If you are a health care professional, whether you are a student just starting out or a seasoned expert, do not underestimate the power of little burdens to bear. What you could handle last week may not be as easy this week and often by the time you realise it is too late. Use your family and friends to gauge how you are going as when it comes to depression the sufferer may not be able to see the forest for the trees. If your organisation offers regular mental health check ups take them. If nothing else they will provide a trend that may pick up something you miss.

Most importantly you need to take care of yourself before you can take care of anyone else. Make sure that you prioritise the things that empty your glass. Be it exercise, spending time in nature, reading, creating art or just sitting on the couch watching a movie. These are not and should not be luxuries, they are essential to your longevity and your patients will benefit in the end.

Grief Sponge

Depression crept up on me slowly. Incrementally. So gradual that I didn’t notice as the colour slowly faded out of my world.

It started with tummy aches that would begin halfway through 10 and 14 hour shifts. Bending over to pick up bags and treat patients caused discomfort and the cause was elusive. They were fairly mild at first but over the course of 6 months they got so bad that I’d end up driving home from work with my belt and pants undone.

At the same time as this was happening I started to get sick. Every bug that went around had me feeling lethargic, coughing and sneezing for weeks. My previously robust immune system was failing. Multiple trips to my GP provided no answers with serial blood tests revealing that I was perfectly healthy.

I would lie in bed on my days off and try and coax myself to get up and do something, but all the sparks were gone from the world. I let my veggie garden succumb to the ceaseless spread of weeds. Shriveled chillies and capsicums rotting on the ground amongst unruly and now inedible baby spinach and coriander, a constant reminder of my neglect.

I no longer had enough energy to leave the house or entertain guests in the few hours between shifts and sleep. For five days in a row I would cook-eat-clean up, cook-eat-clean up, breakfasts, lunches and dinners alone. Getting my washing done is an accomplishment and a necessity. Its completion becomes the main focus of my days off.

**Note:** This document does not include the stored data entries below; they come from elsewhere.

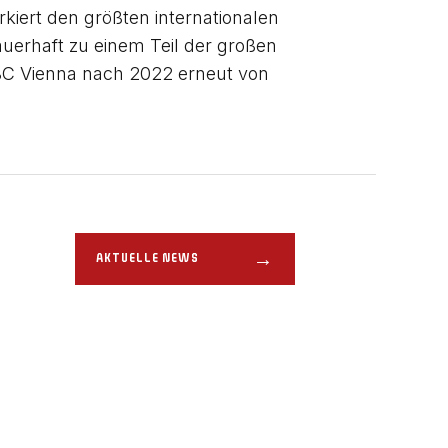
kiert den größten internationalen
uerhaft zu einem Teil der großen
BC Vienna nach 2022 erneut von
→
AKTUELLE NEWS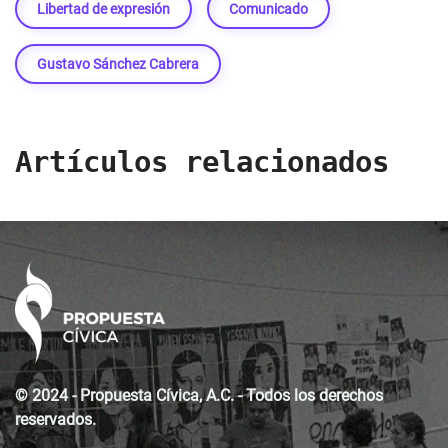
Libertad de expresión
Comunicado
Gustavo Sánchez Cabrera
Artículos relacionados
© 2024 - Propuesta Cívica, A.C. - Todos los derechos
reservados.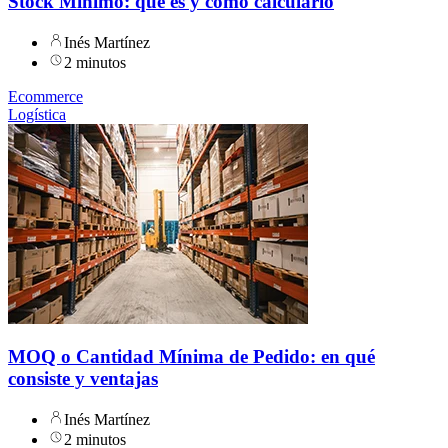
Stock Mínimo: qué es y cómo calcularlo
Inés Martínez
2 minutos
Ecommerce
Logística
MOQ o Cantidad Mínima de Pedido: en qué
consiste y ventajas
Inés Martínez
2 minutos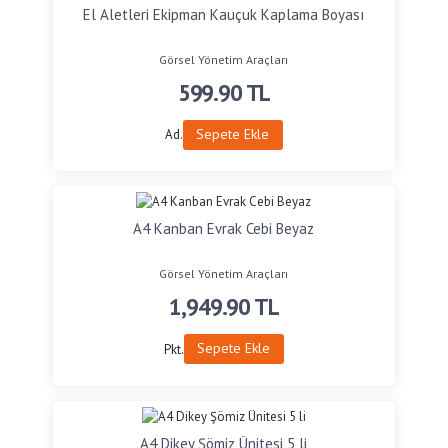
El Aletleri Ekipman Kauçuk Kaplama Boyası
Görsel Yönetim Araçları
599.90
TL
Sepete Ekle
Ad.
A4 Kanban Evrak Cebi Beyaz
Görsel Yönetim Araçları
1,949.90
TL
Sepete Ekle
Pkt.
A4 Dikey Şömiz Ünitesi 5 li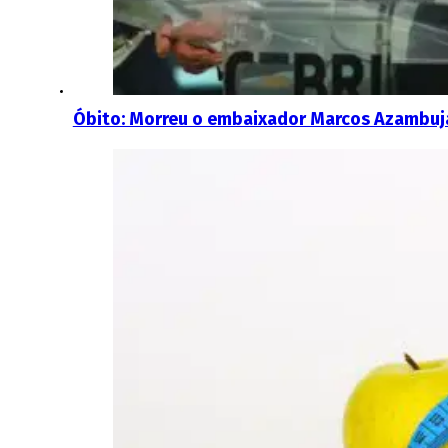
Óbito: Morreu o embaixador Marcos Azambuj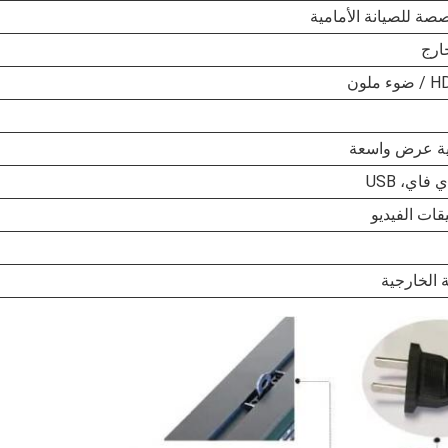
صصة للصيانة الأمامية
ارج
فاي، USB
قات الفيديو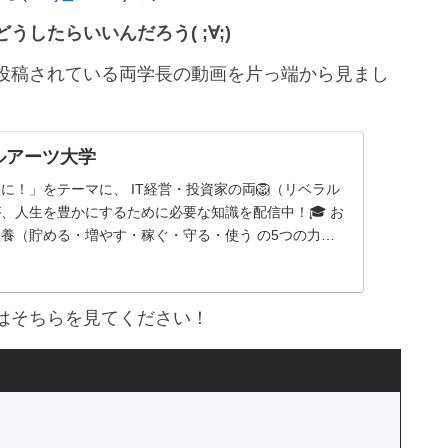
したらいいんだろう( ;∀;)
eに投稿されている両学長の動画を片っ端から見まし
ルアーツ大学
に！」をテーマに、 IT経営・投資家の両🦁（リベラル
、人生を豊かにするために必要な知識を配信中！🎓 お
養（貯める・増やす・稼ぐ・守る・使う の5つの力）
考え方・人生論を...
はそちらを見てください！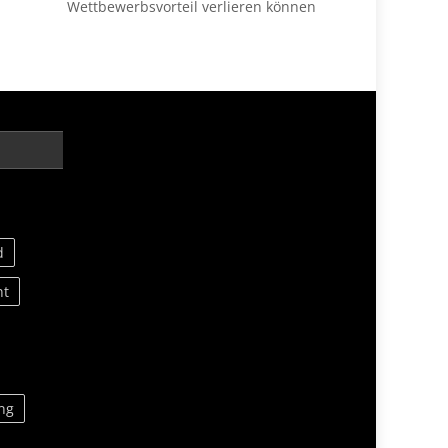
Wettbewerbsvorteil verlieren können
d
nt
ng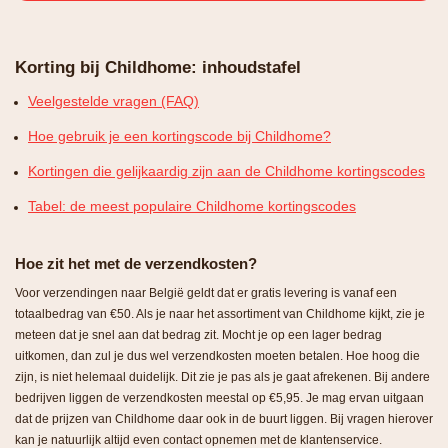
Korting bij Childhome: inhoudstafel
Veelgestelde vragen (FAQ)
Hoe gebruik je een kortingscode bij Childhome?
Kortingen die gelijkaardig zijn aan de Childhome kortingscodes
Tabel: de meest populaire Childhome kortingscodes
Hoe zit het met de verzendkosten?
Voor verzendingen naar België geldt dat er gratis levering is vanaf een
totaalbedrag van €50. Als je naar het assortiment van Childhome kijkt, zie je
meteen dat je snel aan dat bedrag zit. Mocht je op een lager bedrag
uitkomen, dan zul je dus wel verzendkosten moeten betalen. Hoe hoog die
zijn, is niet helemaal duidelijk. Dit zie je pas als je gaat afrekenen. Bij andere
bedrijven liggen de verzendkosten meestal op €5,95. Je mag ervan uitgaan
dat de prijzen van Childhome daar ook in de buurt liggen. Bij vragen hierover
kan je natuurlijk altijd even contact opnemen met de klantenservice.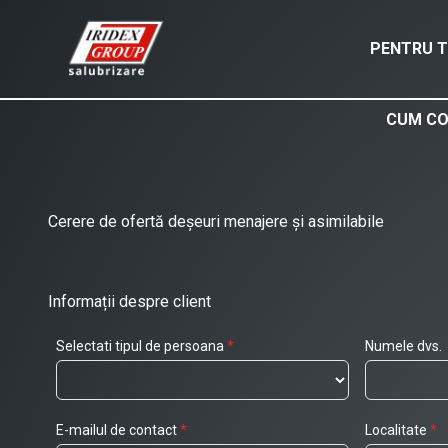
PENTRU T
CUM CO
Cerere de ofertă deșeuri menajere și asimilabile
Informații despre client
Selectati tipul de persoana
*
Numele dvs.
E-mailul de contact
*
Localitate
*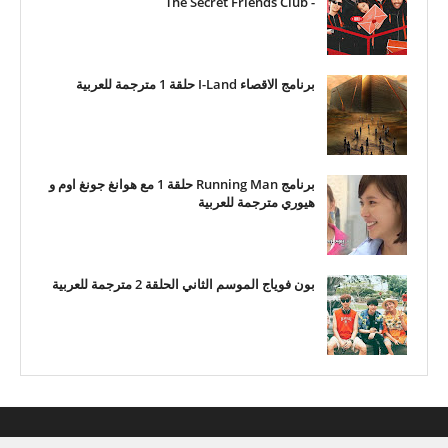
- The Secret Friends Club
برنامج الاقصاء I-Land حلقة 1 مترجمة للعربية
برنامج Running Man حلقة 1 مع هوانغ جونغ اوم و
هيوري مترجمة للعربية
بون فوياج الموسم الثاني الحلقة 2 مترجمة للعربية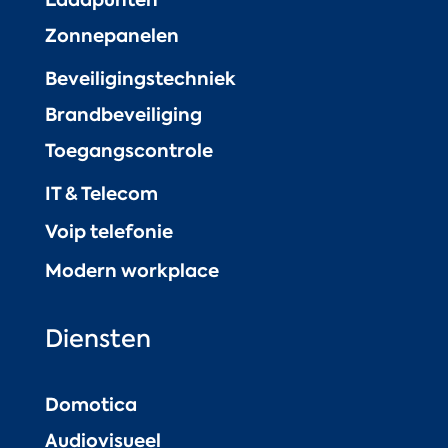
Zonnepanelen
Beveiligingstechniek
Brandbeveiliging
Toegangscontrole
IT & Telecom
Voip telefonie
Modern workplace
Diensten
Domotica
Audiovisueel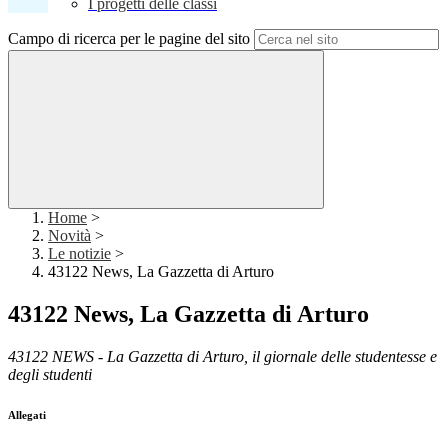
I progetti delle classi
Campo di ricerca per le pagine del sito
Home
>
Novità
>
Le notizie
>
43122 News, La Gazzetta di Arturo
43122 News, La Gazzetta di Arturo
43122 NEWS - La Gazzetta di Arturo, il giornale delle studentesse e
degli studenti
Allegati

Prior to this I would have been the kind of person described as ‘bubbly’, ‘confident’ or ‘outgoing’. I was always doing something, always full of energy and giving my all to whatever challenge was in front of me.

When I finally broke it was like a dam wall burst. I had been collecting tiny pieces of grief, loneliness and pain from each of my patients over the course of two and a half years and it all poured out of me in a torrent of tears and hopelessness.

The most prominent feeling was an overwhelming sense of failure. When you are a paramedic you are told over and over again that ‘it takes a special person to do what you do’. What happens when you can’t do it any more?